Future work could involve incorporating additional predictors such as year built, lot size, and proximity to amenities, or exploring spatial models that explicitly account for location dependence. Alternative loss functions like MAE could be evaluated, and tree-based ensemble methods such as random forests or gradient boosting could be applied, with comparisons of their calibrated uncertainty against linear models. Finally, the best-performing model could potentially be packaged and deployed via an endpoint or dashboard, enabling users to query price predictions based on property attributes.
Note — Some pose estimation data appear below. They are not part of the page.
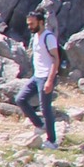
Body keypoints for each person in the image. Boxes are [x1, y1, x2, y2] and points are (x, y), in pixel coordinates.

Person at [16, 9, 61, 148]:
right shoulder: (35, 36)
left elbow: (55, 59)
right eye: (28, 24)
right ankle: (40, 125)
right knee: (20, 99)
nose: (29, 27)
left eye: (32, 24)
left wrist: (50, 81)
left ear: (41, 22)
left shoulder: (49, 37)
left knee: (45, 109)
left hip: (46, 77)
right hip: (37, 76)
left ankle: (52, 141)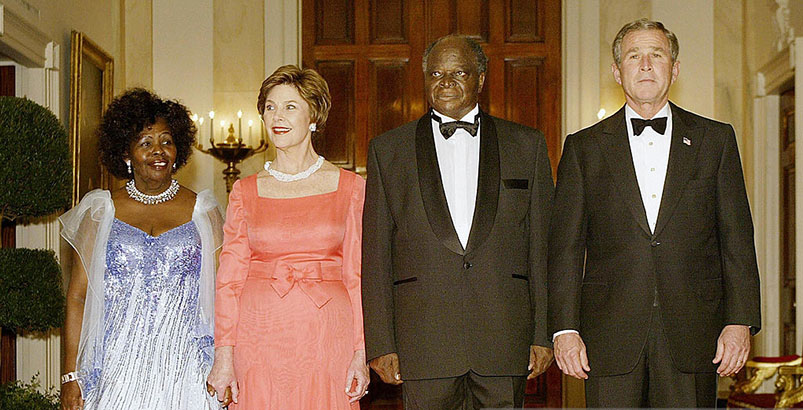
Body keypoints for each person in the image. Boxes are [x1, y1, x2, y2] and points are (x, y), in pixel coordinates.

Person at [548, 18, 761, 407]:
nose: (645, 65)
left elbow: (736, 238)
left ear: (674, 69)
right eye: (634, 56)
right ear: (617, 71)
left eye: (656, 55)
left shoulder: (716, 140)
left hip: (694, 335)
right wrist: (564, 329)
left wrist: (739, 320)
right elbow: (564, 247)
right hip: (608, 338)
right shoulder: (583, 148)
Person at [361, 34, 554, 409]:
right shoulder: (388, 151)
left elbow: (541, 249)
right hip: (423, 345)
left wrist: (543, 333)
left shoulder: (527, 145)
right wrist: (381, 343)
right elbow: (375, 255)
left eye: (459, 72)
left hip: (504, 342)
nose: (446, 82)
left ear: (480, 79)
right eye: (436, 73)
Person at [206, 65, 369, 409]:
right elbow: (229, 280)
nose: (277, 116)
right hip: (259, 333)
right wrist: (224, 357)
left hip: (327, 334)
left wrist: (361, 352)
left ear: (315, 115)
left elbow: (357, 277)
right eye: (270, 106)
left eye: (290, 106)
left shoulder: (351, 188)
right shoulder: (245, 191)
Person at [59, 88, 224, 410]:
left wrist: (227, 363)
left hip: (187, 368)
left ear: (179, 149)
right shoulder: (101, 210)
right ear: (126, 152)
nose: (158, 151)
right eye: (145, 143)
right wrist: (70, 375)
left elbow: (225, 293)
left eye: (166, 141)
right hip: (114, 369)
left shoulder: (204, 210)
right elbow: (78, 296)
From a practical standpoint, the results suggest that a sizeable portion of the information needed to predict home prices comes from a small set of basic property features, especially square footage, lot size, and overall layout. It was observed tha adding many location indicators increases model complexity without meaningfully improving predictive accuracy. For real-world use, such as quick price estimates, reporting, or decision support, the simpler AIC-selected model is likely the better choice: it is easier to explain, easier to maintain, and performs just as well (or slightly better) on new data. More complex models may still be useful for deeper analysis of neighborhood effects.